Source records:
- - -
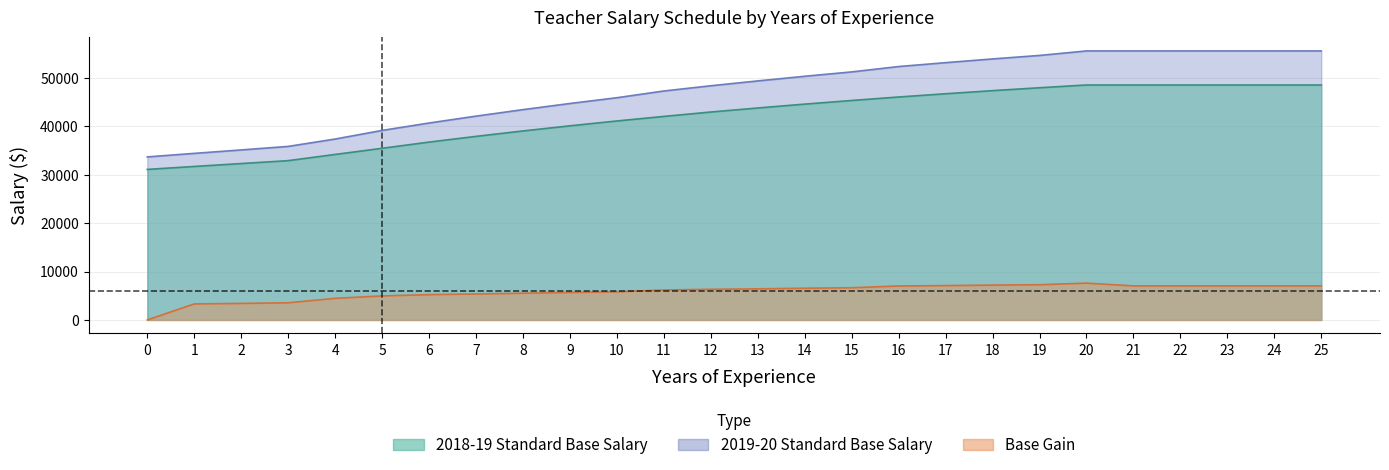

Which series has the largest range (max minus min)?

2019-20 Standard Base Salary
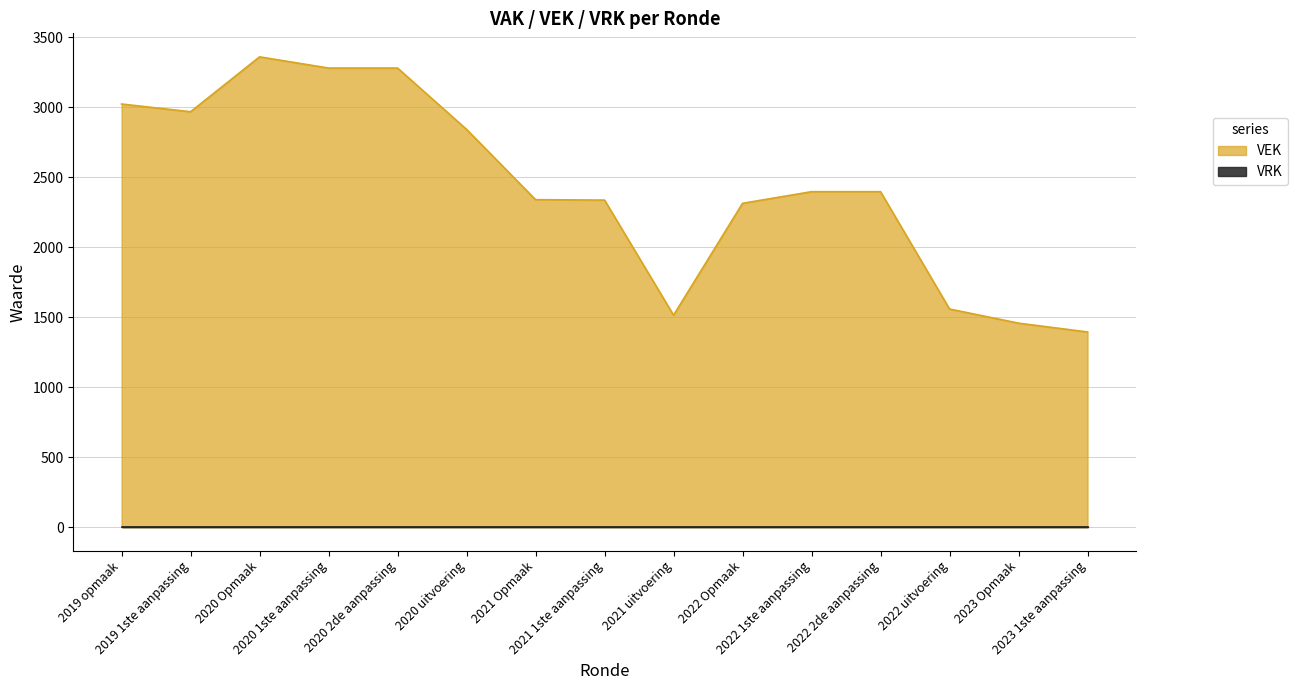

Where is the first local minimum?

2019 1ste aanpassing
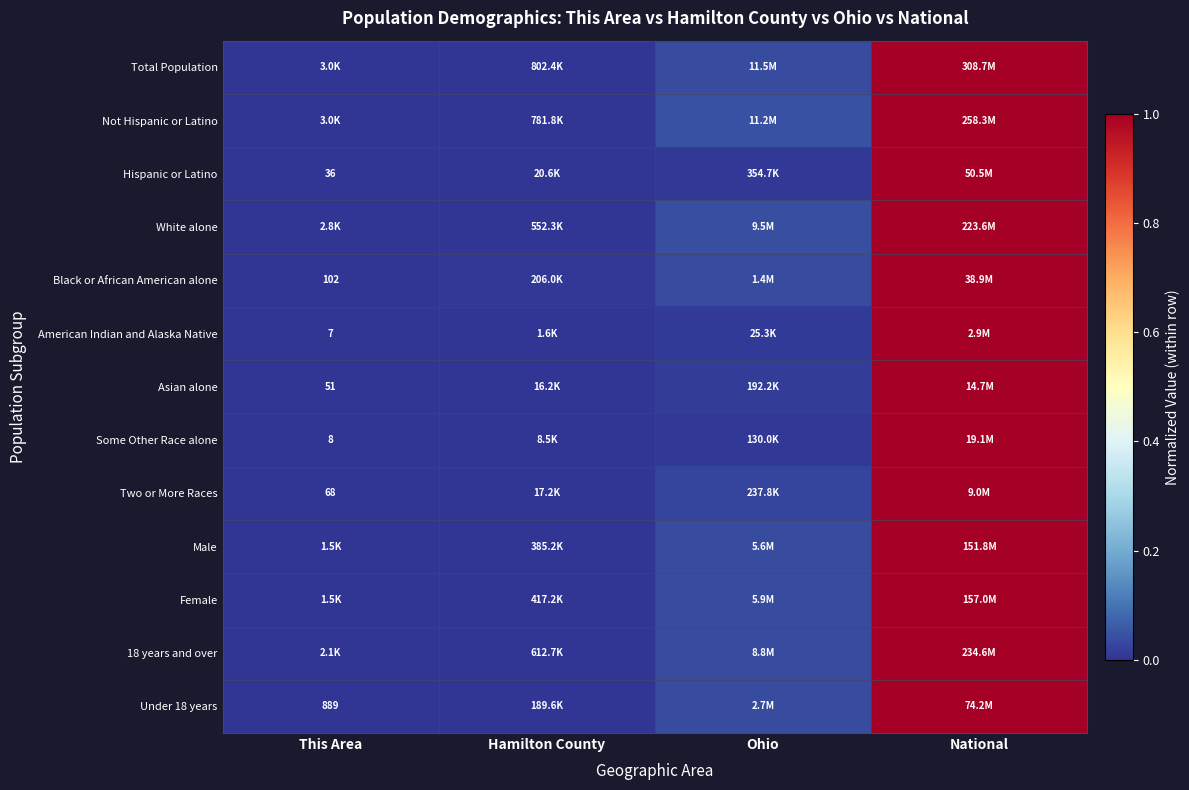

The Female series shows 0.0 at Hamilton County. True or false?

False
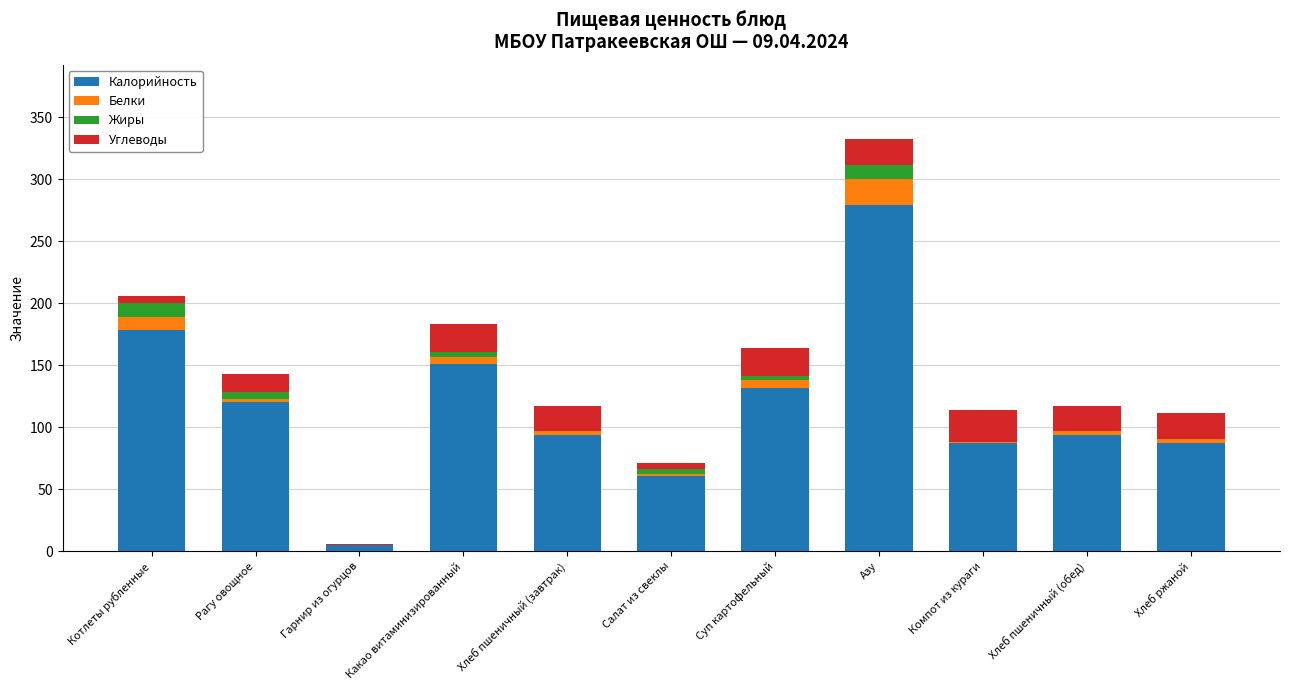

What is the sum of all Калорийность values?

1288.0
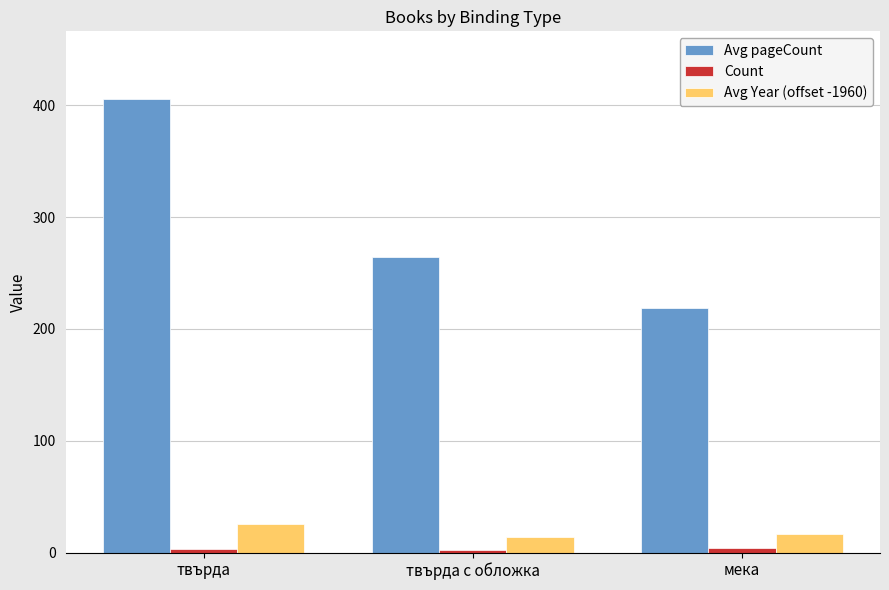

At how many categories does at least one series exceed 152?

3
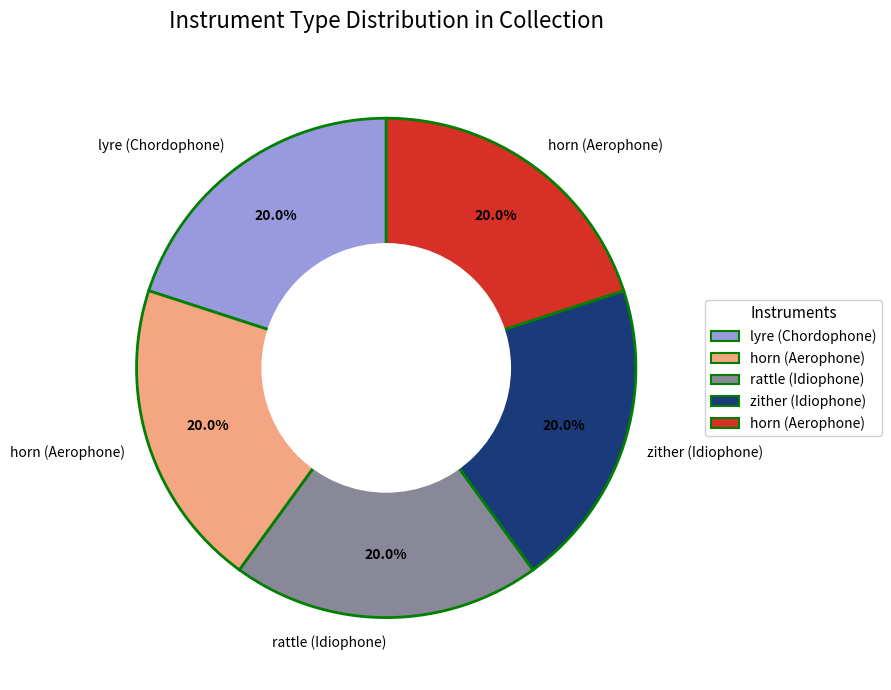

Is there a majority slice in this chart?

No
- - -
▸ Problem requirements: Please rewrite the data above as a JSON list of strings with one string per line, dropping the blank lines and the picture lines.

▸ Response below:
[
  "Which series has the largest range (max minus min)?",
  "2019-20 Standard Base Salary",
  "Where is the first local minimum?",
  "2019 1ste aanpassing",
  "The Female series shows 0.0 at Hamilton County. True or false?",
  "False",
  "What is the sum of all Калорийность values?",
  "1288.0",
  "At how many categories does at least one series exceed 152?",
  "3",
  "Is there a majority slice in this chart?",
  "No"
]